MESSINA. Una marea umana, stretta nella memoria, unita dalla rabbia dentro e dagli abbracci fuori, sospinta dalla speranza che nessuna debba mai più morire come è morta Sara Campanella, vittima di femminicidio, uccisa da un ventisettenne e dal suo morboso desiderio di possesso, in una pozza di sangue a qualche decina di metri dalla facoltà che frequentava. Una marea umana che si è riunita nel cortile dell’università di Messina e poi ha preso possesso della via Cesare Battisti e si è ritrovata a piazza Municipio, scendendo in piazza per una causa che non ha avuto colori, padrini e sponsor, solo lacrime e ira, ma anche amore e speranza.
Nonostante la manifestazione fosse stata organizzata dall’università di Messina, e vedesse la presenza della rettrice Giovanna Spatari, del sindaco di Messina Federico Basile, della prefetta Cosima di Stani, di numerose autorità e rappresentanze di università di Catania e Reggio, a prendere la parola sono stati i giovani: studenti, amici, compagni di corso e di facoltà, rappresentanti delle associazioni e del senato accademico, tutti coetanei di Sara Campanella, tutti increduli di fronte a una morte troppo ingiusta, con ancora il ricordo dell’assassinio di Lorena Quaranta che ancora brucia sulla pelle di una comunità come un’ustione che si sperava non potesse più accadere. Tutti consapevoli che a volte è solo un caso se la sua stessa sorte non è toccata a loro, ma convinti che il problema vada affrontato alla radice, in maniera ferma, senza sconti, senza deviazioni, e che non sia soltanto una faccenda di codice di procedura penale, tribunali, polizia, giudici e avvocati, ma una questione culturale ed educativa.
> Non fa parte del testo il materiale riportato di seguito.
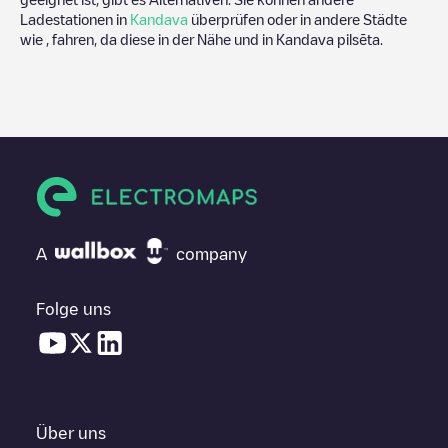
Ladestationen in
Kandava
überprüfen oder in andere Städte
wie , fahren, da diese in der Nähe und in
Kandava pilsēta
.
A
company
Folge uns
Über uns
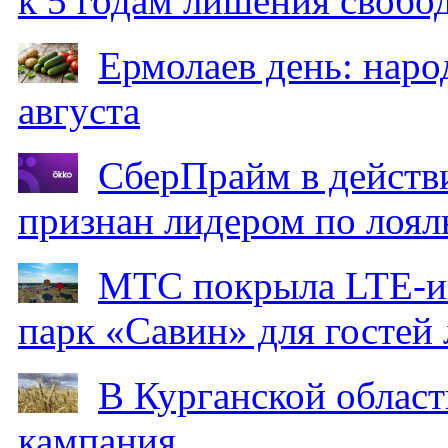
к 5 годам лишения свобо
Ермолаев день: наро
августа
СберПрайм в действ
признан лидером по лоял
МТС покрыла LTE-ин
парк «Савин» для гостей 
В Курганской област
кампания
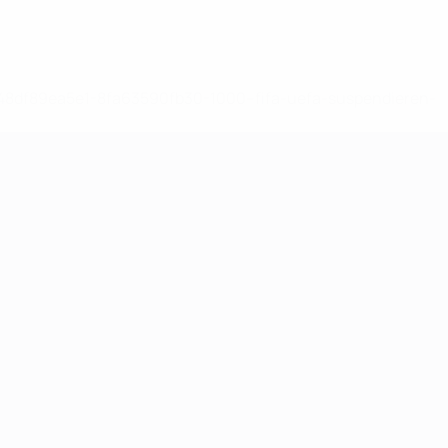
-148df89ea5e1-8fa63590fb30-1000--fifa-uefa-suspendieren-
>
Le parole sofferte e pronunciate con un filo di voce dalla madre di Sara Campanella (qui il video) sono state la testimonianza di chi ha subito il colpo più terribile che la vita possa sferrare, sopravvivere ai propri figli, con una vita davanti a domandarsi, senza mai trovare una risposta, “perchè”: un fardello solo in parte alleviato da una comunità, quella solitamente apatica messinese, che le si è stretta accanto. E’ forse questo il miracolo che ha compiuto Sara Campanella, vittima di un brutale istinto di dominio, di un “amore” che di amore non ha nulla, di una violenza che nasce da lontano e cresce invisibile, come un tumore: aver risvegliato la coscienza sopita di una città, una comunità che ha silenziosamente risposto “presente”. Nella speranza che domani si guardi al prossimo con rispetto, empatia, coraggio, inclusione e amore, quello vero: e non sia più necessario organizzare fiaccolate. Per nessuno.